BEGIN QUOTED PASSAGE

Another important assumption made with respect to this compression mechanism is that it relies on a form of covariation-based decomposition of the previously aggregated stimuli. As such, it operates in a similar fashion than Singular Value Decomposition (SVD) or Principal Component Analysis (PCA) in being able to structure and organize latent information based on variance: broad, high-order distinctions come first before more fine-grained ones (Rogers and McClelland, 2004; Jones et al., 2015). This assumption is supported by empirical evidence showing that children acquire concepts through progressive differentiations: 18-months-olds first develop global conceptual categories such as animals, vehicles, plants, furniture and kitchen utensils before being able to operate high-constrat basic-level distinctions among those categories by 30 months, and ultimately learning to operate low and moderate basic-level contrasts among those categories later one (Mandler et al., 1991).

Now Glenberg and Mehta (2008) argued that covariation among words is not sufficient to characterize meaning, and showed that participants failed to rely on covariance structure to, e.g., classify unnamed features for familiar domains. Yet, this does not mean that covariation cannot be used as a proxy to capture certain conceptual properties such as lexical similarity. Again, the fact that concepts cannot be characterized by covariation alone does not make it useless. Note again here, as Landauer and Dumais (1997) have stressed before, that we do not need to consider SVD to constitute the cognitive mechanism used by humans to perform data compression. We can just assume that the brain uses some sort of dimensionality reduction mechanism akin to SVD in order to create abstract conceptual representations by favoring high covariance structure while eliminating idiosyncrasies.

In short, the standard DSM generation pipeline can be considered to parallel human cognition via three specific processes (see Figure 2): 1) contingency-based aggregation of distributional information through word-context co-occurence counting and PPMI-weighting; 2) covariation-based decomposition through Singular Value Decomposition; and 3) compression through dimensionality reduction of the SVD matrix.

FIGURE 2

FIGURE 2. Parallel between the standard DSM generation pipeline (upper part) and human cognition (lower part). The left part of the diagram details the cognitive processing of external stimuli converting episodic memory to semantic memory, while the right part is our proposed extension for modeling ad-hoc coordination (detailed in Section 4.1). Note that the standard output of a traditional DSM generation pipeline (see *) is a low-dimensional matrix of dimension $k \approx 300$ made of top variance-preserving components. As we detail in Section 4.1, we replace this by top $k = 10 000$ components from which we sample a subset of singular vectors.

END QUOTED PASSAGE
BEGIN DATA TO EXAMINE

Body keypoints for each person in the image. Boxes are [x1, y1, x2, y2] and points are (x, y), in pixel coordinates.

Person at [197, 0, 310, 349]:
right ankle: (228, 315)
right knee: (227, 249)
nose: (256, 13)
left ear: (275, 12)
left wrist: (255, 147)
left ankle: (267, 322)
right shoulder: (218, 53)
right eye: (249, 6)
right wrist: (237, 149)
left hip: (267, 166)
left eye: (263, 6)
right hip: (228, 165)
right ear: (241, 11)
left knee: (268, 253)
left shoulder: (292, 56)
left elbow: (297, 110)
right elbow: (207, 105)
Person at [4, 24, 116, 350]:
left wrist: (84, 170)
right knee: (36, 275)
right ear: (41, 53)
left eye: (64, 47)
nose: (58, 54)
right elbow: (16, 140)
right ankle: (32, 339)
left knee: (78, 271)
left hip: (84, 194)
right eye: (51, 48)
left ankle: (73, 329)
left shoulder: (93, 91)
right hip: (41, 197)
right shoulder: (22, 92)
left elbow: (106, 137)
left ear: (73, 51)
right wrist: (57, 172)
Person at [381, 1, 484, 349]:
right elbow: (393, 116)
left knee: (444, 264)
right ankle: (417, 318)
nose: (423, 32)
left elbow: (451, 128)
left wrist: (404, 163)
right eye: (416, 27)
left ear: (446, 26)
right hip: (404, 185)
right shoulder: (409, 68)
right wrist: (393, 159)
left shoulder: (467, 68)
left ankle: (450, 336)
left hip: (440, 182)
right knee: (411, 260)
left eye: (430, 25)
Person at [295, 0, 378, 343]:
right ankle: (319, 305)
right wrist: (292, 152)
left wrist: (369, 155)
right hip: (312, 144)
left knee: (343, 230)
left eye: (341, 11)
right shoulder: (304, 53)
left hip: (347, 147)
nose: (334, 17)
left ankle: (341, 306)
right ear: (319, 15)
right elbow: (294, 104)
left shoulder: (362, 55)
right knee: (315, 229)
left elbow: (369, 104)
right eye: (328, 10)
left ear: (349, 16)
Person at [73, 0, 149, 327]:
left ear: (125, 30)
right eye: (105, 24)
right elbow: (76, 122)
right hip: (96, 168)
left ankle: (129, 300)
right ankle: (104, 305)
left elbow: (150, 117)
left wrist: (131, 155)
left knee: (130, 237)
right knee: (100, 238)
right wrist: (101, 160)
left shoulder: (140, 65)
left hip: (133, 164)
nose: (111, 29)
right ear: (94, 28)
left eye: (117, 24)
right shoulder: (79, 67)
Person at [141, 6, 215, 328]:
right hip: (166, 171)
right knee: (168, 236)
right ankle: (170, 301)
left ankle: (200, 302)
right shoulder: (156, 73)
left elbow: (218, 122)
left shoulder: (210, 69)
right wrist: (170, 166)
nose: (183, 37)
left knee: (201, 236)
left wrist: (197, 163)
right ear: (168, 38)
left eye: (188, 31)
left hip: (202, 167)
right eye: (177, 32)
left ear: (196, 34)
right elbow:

END DATA TO EXAMINE

> _ASSIGNED TASK_: Rewrite the part of the passage that opens with the words containing "FIGURE 2. Parallel" and closes with "of singular vectors.", replacing "diagram" with "schematic". The lines shown have no connection to the passage.

> _RESULT OF THIS TASK_:
FIGURE 2. Parallel between the standard DSM generation pipeline (upper part) and human cognition (lower part). The left part of the schematic details the cognitive processing of external stimuli converting episodic memory to semantic memory, while the right part is our proposed extension for modeling ad-hoc coordination (detailed in Section 4.1). Note that the standard output of a traditional DSM generation pipeline (see *) is a low-dimensional matrix of dimension $k \approx 300$ made of top variance-preserving components. As we detail in Section 4.1, we replace this by top $k = 10 000$ components from which we sample a subset of singular vectors.